Look through the data below. Show each line where the string "benchmarks" occurs.

#####

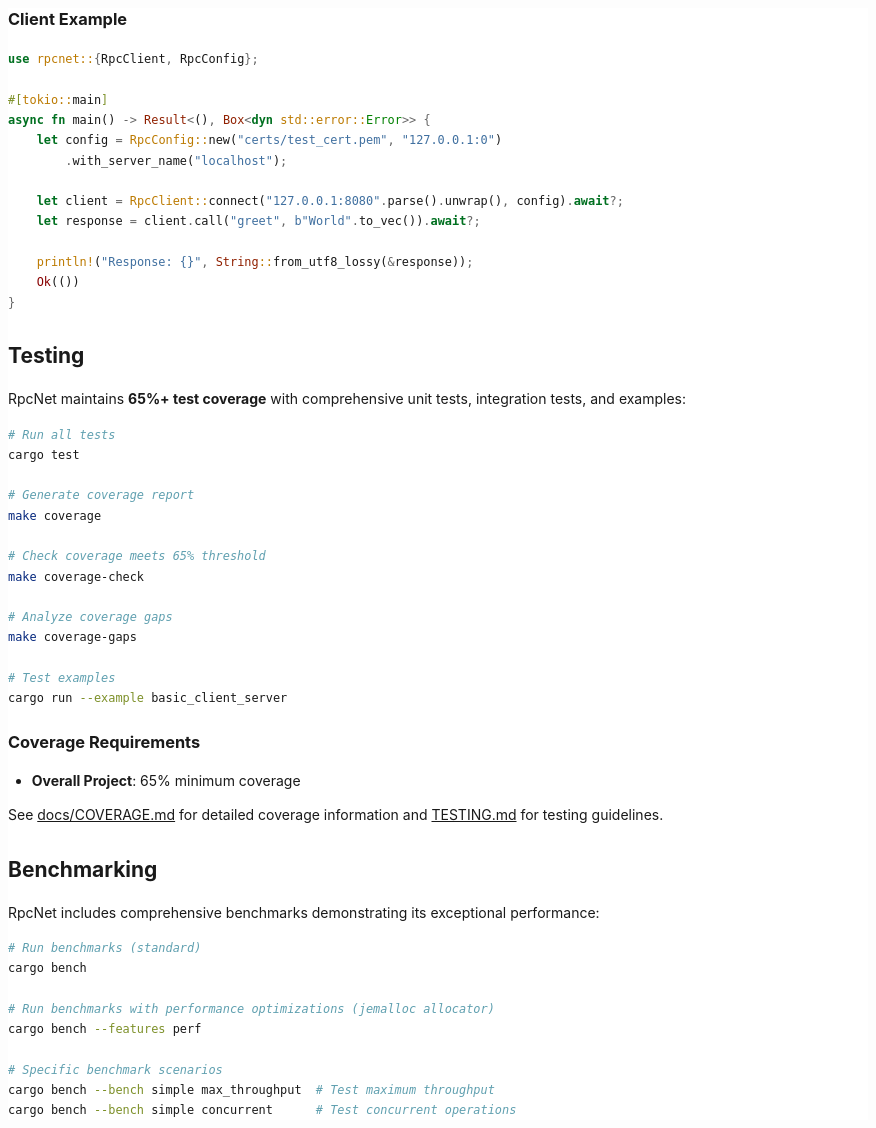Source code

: 
### Client Example

```rust
use rpcnet::{RpcClient, RpcConfig};

#[tokio::main]  
async fn main() -> Result<(), Box<dyn std::error::Error>> {
    let config = RpcConfig::new("certs/test_cert.pem", "127.0.0.1:0")
        .with_server_name("localhost");

    let client = RpcClient::connect("127.0.0.1:8080".parse().unwrap(), config).await?;
    let response = client.call("greet", b"World".to_vec()).await?;
    
    println!("Response: {}", String::from_utf8_lossy(&response));
    Ok(())
}
```

## Testing

RpcNet maintains **65%+ test coverage** with comprehensive unit tests, integration tests, and examples:

```bash
# Run all tests
cargo test

# Generate coverage report
make coverage

# Check coverage meets 65% threshold
make coverage-check

# Analyze coverage gaps
make coverage-gaps

# Test examples
cargo run --example basic_client_server
```

### Coverage Requirements

- **Overall Project**: 65% minimum coverage

See [docs/COVERAGE.md](docs/COVERAGE.md) for detailed coverage information and [TESTING.md](TESTING.md) for testing guidelines.

## Benchmarking

RpcNet includes comprehensive benchmarks demonstrating its exceptional performance:

```bash
# Run benchmarks (standard)
cargo bench

# Run benchmarks with performance optimizations (jemalloc allocator)
cargo bench --features perf

# Specific benchmark scenarios
cargo bench --bench simple max_throughput  # Test maximum throughput
cargo bench --bench simple concurrent      # Test concurrent operations
```
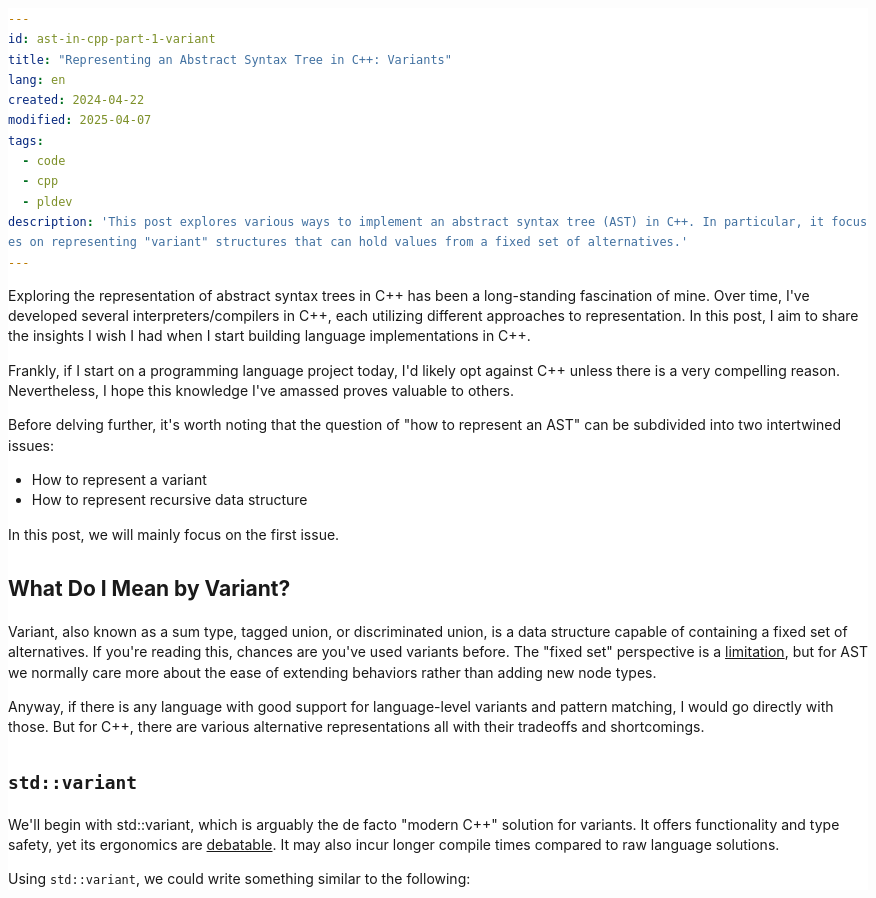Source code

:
 ```yaml
---
id: ast-in-cpp-part-1-variant
title: "Representing an Abstract Syntax Tree in C++: Variants"
lang: en
created: 2024-04-22
modified: 2025-04-07
tags:
  - code
  - cpp
  - pldev
description: 'This post explores various ways to implement an abstract syntax tree (AST) in C++. In particular, it focuses on representing "variant" structures that can hold values from a fixed set of alternatives.'
---
```


Exploring the representation of abstract syntax trees in C++ has been a long-standing fascination of mine. Over time, I've developed several interpreters/compilers in C++, each utilizing different approaches to representation. In this post, I aim to share the insights I wish I had when I start building language implementations in C++.

Frankly, if I start on a programming language project today, I'd likely opt against C++ unless there is a very compelling reason. Nevertheless, I hope this knowledge I've amassed proves valuable to others.

Before delving further, it's worth noting that the question of "how to represent an AST" can be subdivided into two intertwined issues:

- How to represent a variant
- How to represent recursive data structure

In this post, we will mainly focus on the first issue.

## What Do I Mean by Variant?

Variant, also known as a sum type, tagged union, or discriminated union, is a data structure capable of containing a fixed set of alternatives. If you're reading this, chances are you've used variants before. The "fixed set" perspective is a [limitation](https://en.wikipedia.org/wiki/Expression_problem), but for AST we normally care more about the ease of extending behaviors rather than adding new node types.

Anyway, if there is any language with good support for language-level variants and pattern matching, I would go directly with those. But for C++, there are various alternative representations all with their tradeoffs and shortcomings.

## `std::variant`

We'll begin with std::variant, which is arguably the de facto "modern C++" solution for variants. It offers functionality and type safety, yet its ergonomics are [debatable](https://bitbashing.io/std-visit.html). It may also incur longer compile times compared to raw language solutions.

Using `std::variant`, we could write something similar to the following:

#####

SOLUTION –
RpcNet includes comprehensive benchmarks demonstrating its exceptional performance:
# Run benchmarks (standard)
# Run benchmarks with performance optimizations (jemalloc allocator)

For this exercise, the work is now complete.